» REQUIREMENT: Below is a set of records, and all of them should be retyped exactly, minus the pictures.

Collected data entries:
━━━━━━

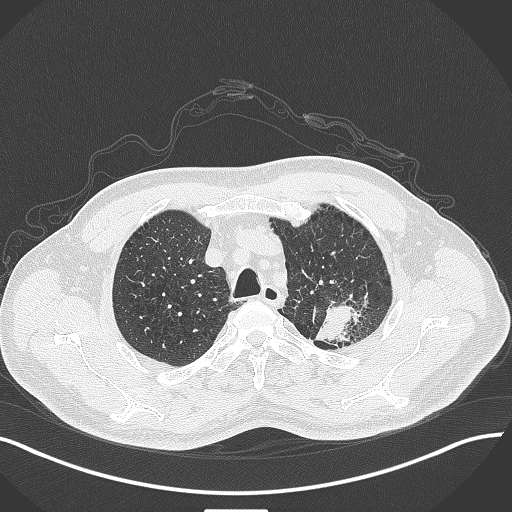
Chest CT, one axial slice; position 347 of 429 along the scan axis; reconstruction kernel B70f; lung window (W 1500 / L -600 HU); 512 × 512 image matrix, field of view 400 × 400 mm. Male patient, age 55 years. Case-level facts recorded for this patient, not image findings: clinical TNM (as recorded): T3 N0 M1c; histopathological grade: G3.
Annotated regions visible in this slice (bounding box drawn by a radiologist):
- lung tumour (recorded histology: adenocarcinoma): bounding box <313,297,372,348> (left, top, right, bottom; pixels)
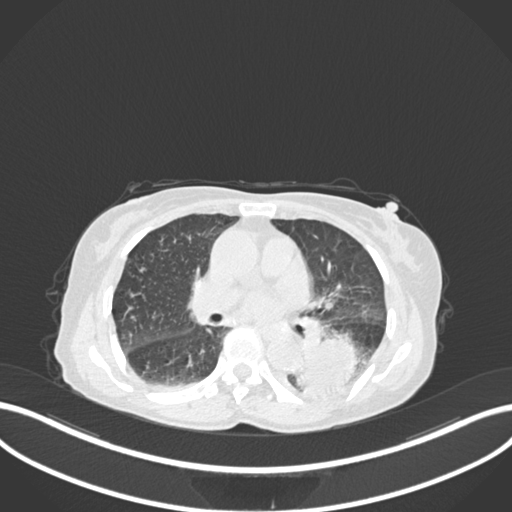
Chest CT, one axial slice; slice 91 of 233 in the series (ordered by position); reconstruction kernel B30f; lung window (W 1500 / L -600 HU); 1 mm slice thickness; 512 × 512 image matrix. Female patient, age 78 years. Case-level facts recorded for this patient, not image findings: clinical TNM (as recorded): T3 N0 M1.
Outlined on this slice (bounding box drawn by a radiologist):
- lung tumour (recorded histology: squamous cell carcinoma): bounding box <295,331,365,401> (left, top, right, bottom; pixels)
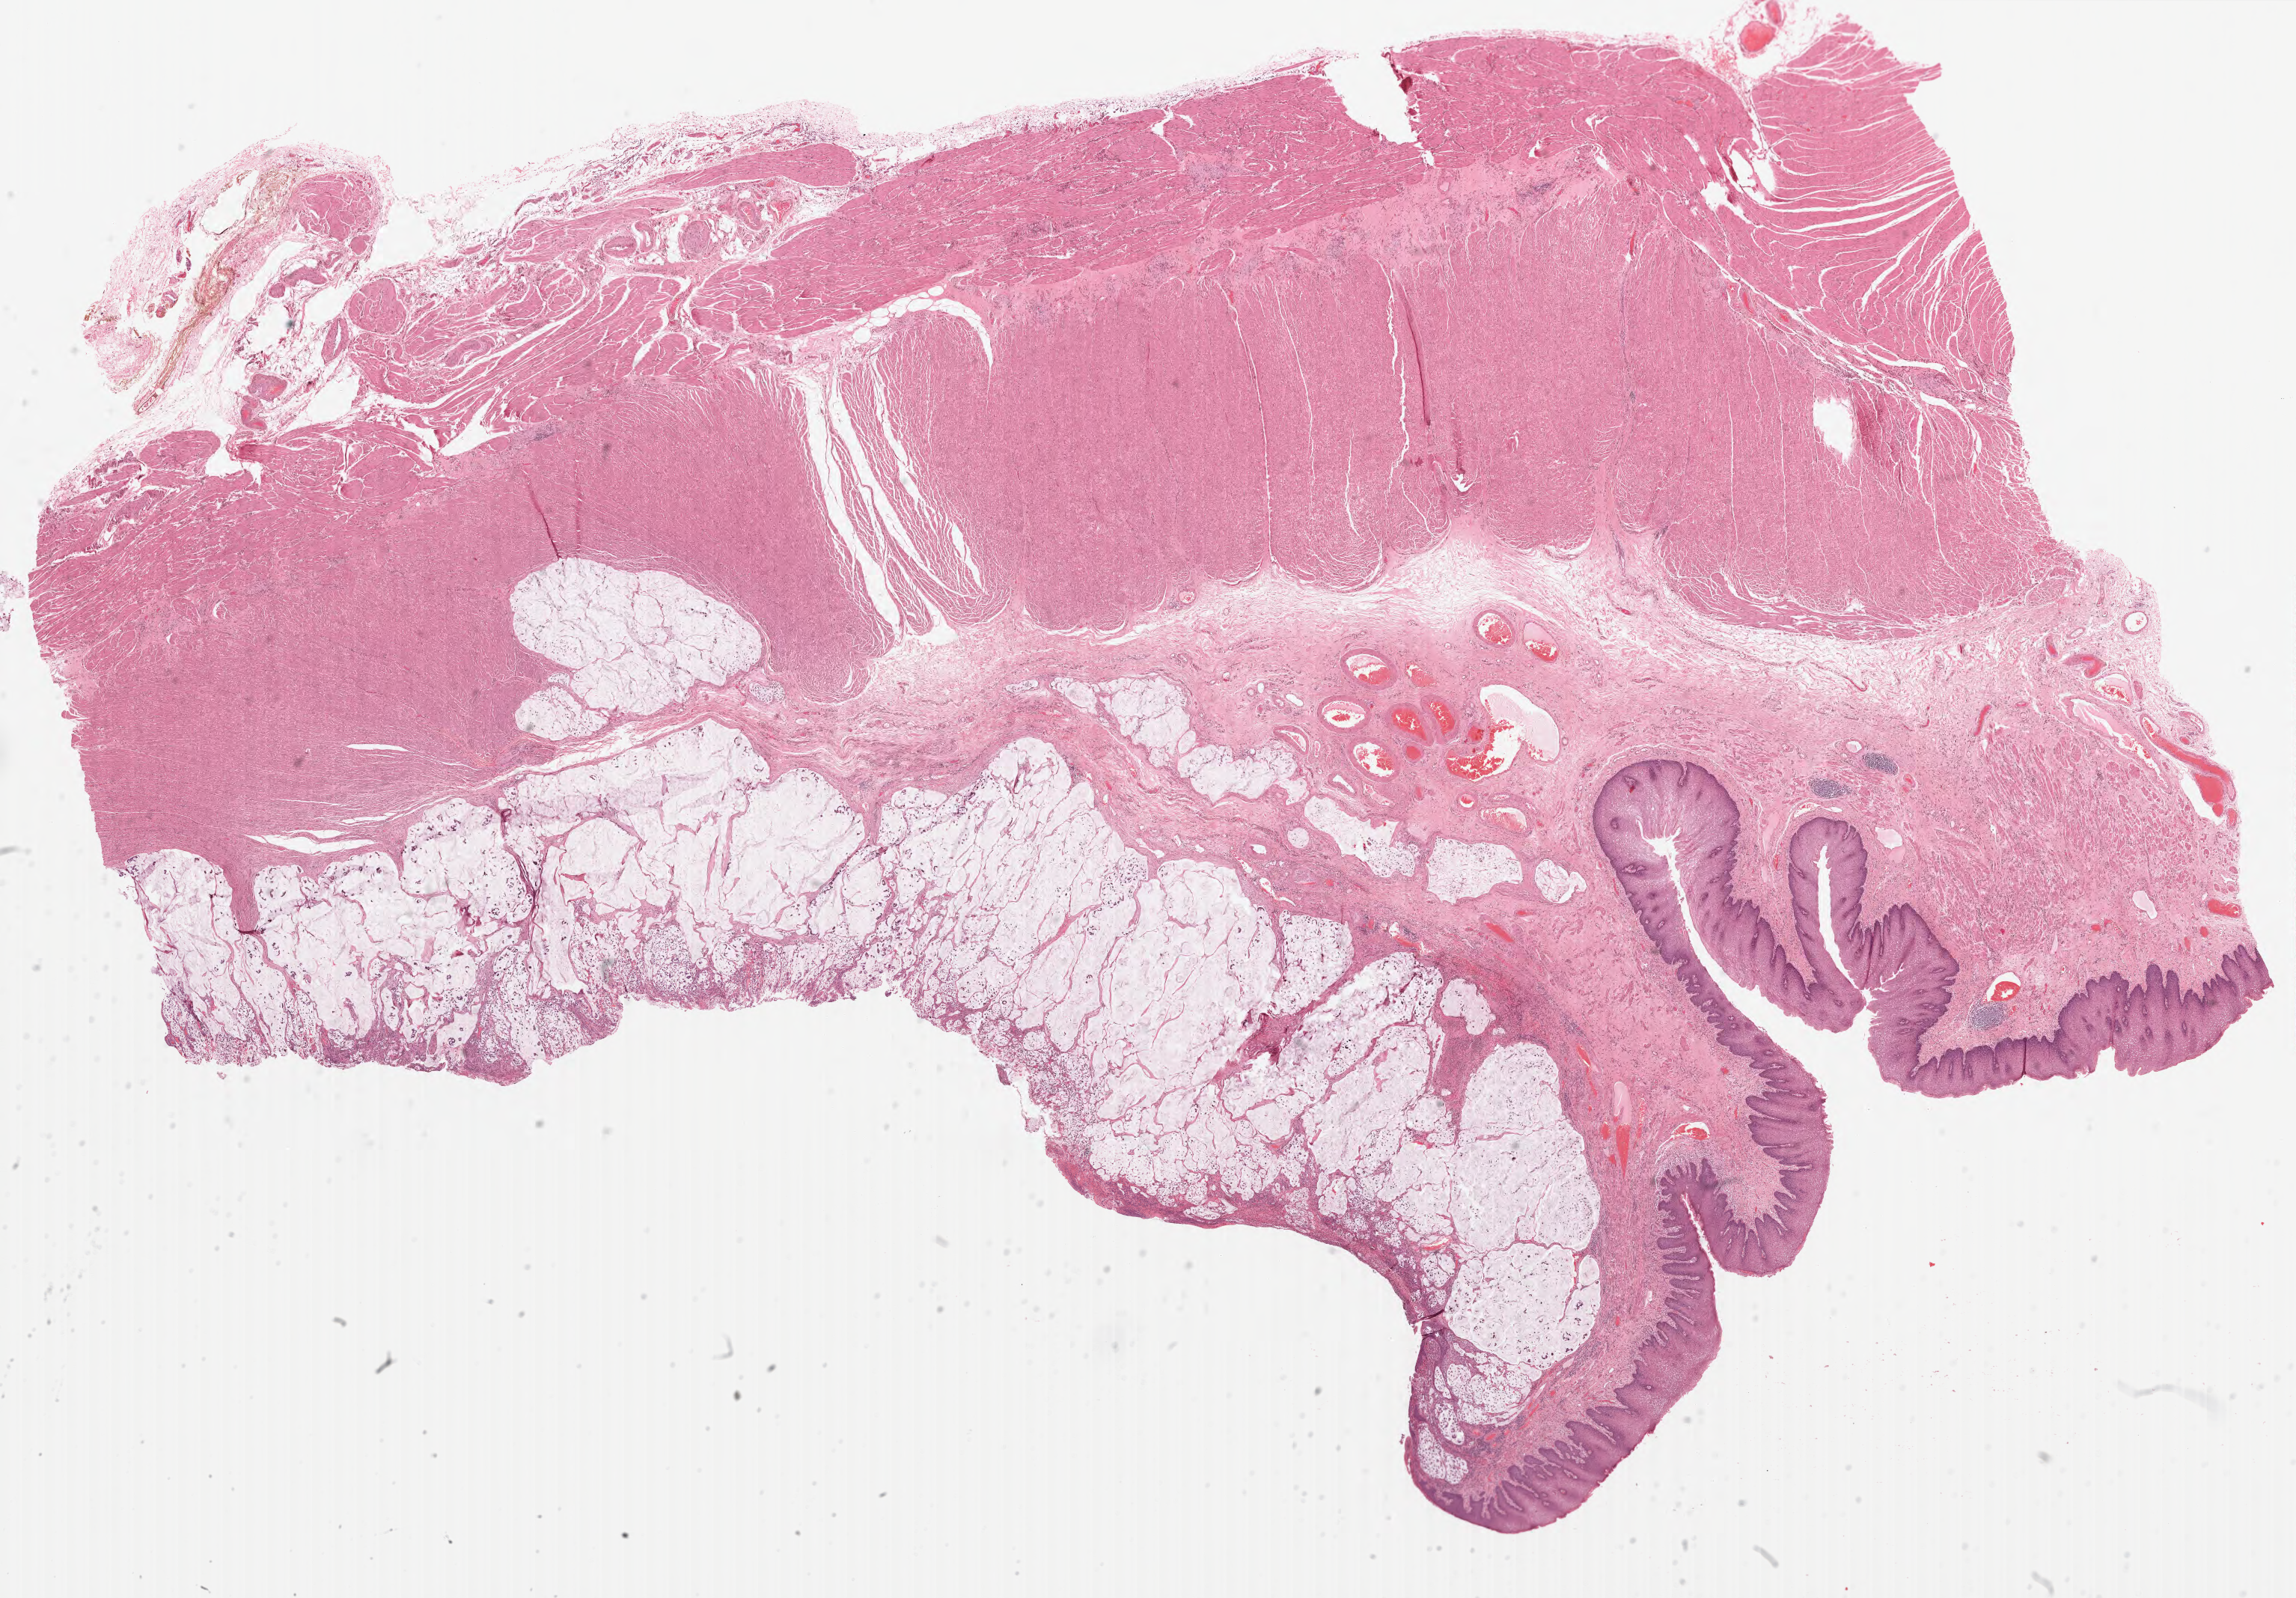
Whole-slide histology image, H&E-stained — low-resolution overview of the scanned area, about 24.7 x 17.2 mm; formalin-fixed paraffin-embedded (FFPE) diagnostic section; stomach, primary tumour sample. Patient: male, age at initial diagnosis 68 years. Histologic grade: G1 (well differentiated).
Pathologic diagnosis: Signet ring cell carcinoma (cardia, NOS). Lymph nodes positive (case pathology): 0 of 32 examined. TNM: T2 N0 M0. AJCC pathologic stage: IB (7th edition).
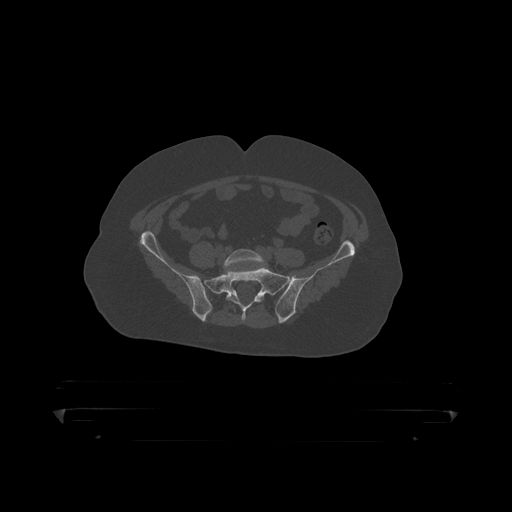
CT including the spine, one axial slice. Position 23 of 390 along the scan axis. 120 kVp. Bone window (W 1800 / L 400 HU). 1.25 mm slice thickness. 512 × 512 image matrix, field of view 650 × 650 mm. Male patient, age 60 years. Case-level facts recorded for this patient, not image findings: primary cancer: prostate.
Annotated regions visible in this slice (semi-automatically segmented with operator editing):
- L5 vertebra: bounding box [x1, y1, x2, y2] px = [223, 249, 266, 293]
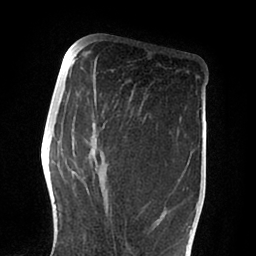
Breast MRI (dynamic contrast-enhanced), one axial slice; cropped to one breast; dynamic contrast-enhanced series, time point 2 of 6 at this slice position (early post-contrast); 1.5 T; TE 2 ms, TR 4.1 ms; 1.8 mm slice thickness; 256 × 256 image matrix, field of view 170 × 170 mm. Female patient.
Structures marked on this image (semi-automatic segmentation, software-assisted and operator-edited):
- enhancing-tissue mask used for the functional tumour volume (all voxels passing the contrast-enhancement thresholds inside the analysis volume; usually the tumour): box from (x=92, y=122) to (x=167, y=230) px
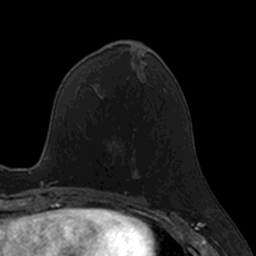
Breast MRI, one axial slice. Slice 57 of 160 in the series (ordered by position). Cropped to one breast. Dynamic contrast-enhanced series, time point 2 of 7 at this slice position (early post-contrast). 3 T. TE 1.7 ms, TR 4 ms. 1 mm slice thickness. 256 × 256 image matrix, field of view 171 × 171 mm. Female patient.
Structures marked on this image (semi-automatic segmentation, software-assisted and operator-edited):
- enhancing-tissue mask used for the functional tumour volume (all voxels passing the contrast-enhancement thresholds inside the analysis volume; usually the tumour): box from (x=132, y=135) to (x=135, y=137) px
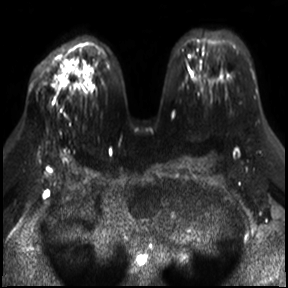
Breast MRI, one axial slice. Slice 19 of 30 in the series (ordered by position). Diffusion-weighted series; image 2 of 4 stored at this slice position (different b-values; order by instance number). 3 T. 4 mm slice thickness. 288 × 288 image matrix, field of view 340 × 340 mm. Female patient.
Annotated regions visible in this slice (outlined manually by an expert reader):
- tumour on diffusion-weighted imaging: bounding box [x1, y1, x2, y2] px = [60, 80, 66, 85]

━━━━━━

» EXPECTED ANSWER:
Chest CT, one axial slice; position 347 of 429 along the scan axis; reconstruction kernel B70f; lung window (W 1500 / L -600 HU); 512 × 512 image matrix, field of view 400 × 400 mm. Male patient, age 55 years. Case-level facts recorded for this patient, not image findings: clinical TNM (as recorded): T3 N0 M1c; histopathological grade: G3.
Annotated regions visible in this slice (bounding box drawn by a radiologist):
- lung tumour (recorded histology: adenocarcinoma): bounding box <313,297,372,348> (left, top, right, bottom; pixels)
Chest CT, one axial slice; slice 91 of 233 in the series (ordered by position); reconstruction kernel B30f; lung window (W 1500 / L -600 HU); 1 mm slice thickness; 512 × 512 image matrix. Female patient, age 78 years. Case-level facts recorded for this patient, not image findings: clinical TNM (as recorded): T3 N0 M1.
Outlined on this slice (bounding box drawn by a radiologist):
- lung tumour (recorded histology: squamous cell carcinoma): bounding box <295,331,365,401> (left, top, right, bottom; pixels)
Whole-slide histology image, H&E-stained — low-resolution overview of the scanned area, about 24.7 x 17.2 mm; formalin-fixed paraffin-embedded (FFPE) diagnostic section; stomach, primary tumour sample. Patient: male, age at initial diagnosis 68 years. Histologic grade: G1 (well differentiated).
Pathologic diagnosis: Signet ring cell carcinoma (cardia, NOS). Lymph nodes positive (case pathology): 0 of 32 examined. TNM: T2 N0 M0. AJCC pathologic stage: IB (7th edition).
CT including the spine, one axial slice. Position 23 of 390 along the scan axis. 120 kVp. Bone window (W 1800 / L 400 HU). 1.25 mm slice thickness. 512 × 512 image matrix, field of view 650 × 650 mm. Male patient, age 60 years. Case-level facts recorded for this patient, not image findings: primary cancer: prostate.
Annotated regions visible in this slice (semi-automatically segmented with operator editing):
- L5 vertebra: bounding box [x1, y1, x2, y2] px = [223, 249, 266, 293]
Breast MRI (dynamic contrast-enhanced), one axial slice; cropped to one breast; dynamic contrast-enhanced series, time point 2 of 6 at this slice position (early post-contrast); 1.5 T; TE 2 ms, TR 4.1 ms; 1.8 mm slice thickness; 256 × 256 image matrix, field of view 170 × 170 mm. Female patient.
Structures marked on this image (semi-automatic segmentation, software-assisted and operator-edited):
- enhancing-tissue mask used for the functional tumour volume (all voxels passing the contrast-enhancement thresholds inside the analysis volume; usually the tumour): box from (x=92, y=122) to (x=167, y=230) px
Breast MRI, one axial slice. Slice 57 of 160 in the series (ordered by position). Cropped to one breast. Dynamic contrast-enhanced series, time point 2 of 7 at this slice position (early post-contrast). 3 T. TE 1.7 ms, TR 4 ms. 1 mm slice thickness. 256 × 256 image matrix, field of view 171 × 171 mm. Female patient.
Structures marked on this image (semi-automatic segmentation, software-assisted and operator-edited):
- enhancing-tissue mask used for the functional tumour volume (all voxels passing the contrast-enhancement thresholds inside the analysis volume; usually the tumour): box from (x=132, y=135) to (x=135, y=137) px
Breast MRI, one axial slice. Slice 19 of 30 in the series (ordered by position). Diffusion-weighted series; image 2 of 4 stored at this slice position (different b-values; order by instance number). 3 T. 4 mm slice thickness. 288 × 288 image matrix, field of view 340 × 340 mm. Female patient.
Annotated regions visible in this slice (outlined manually by an expert reader):
- tumour on diffusion-weighted imaging: bounding box [x1, y1, x2, y2] px = [60, 80, 66, 85]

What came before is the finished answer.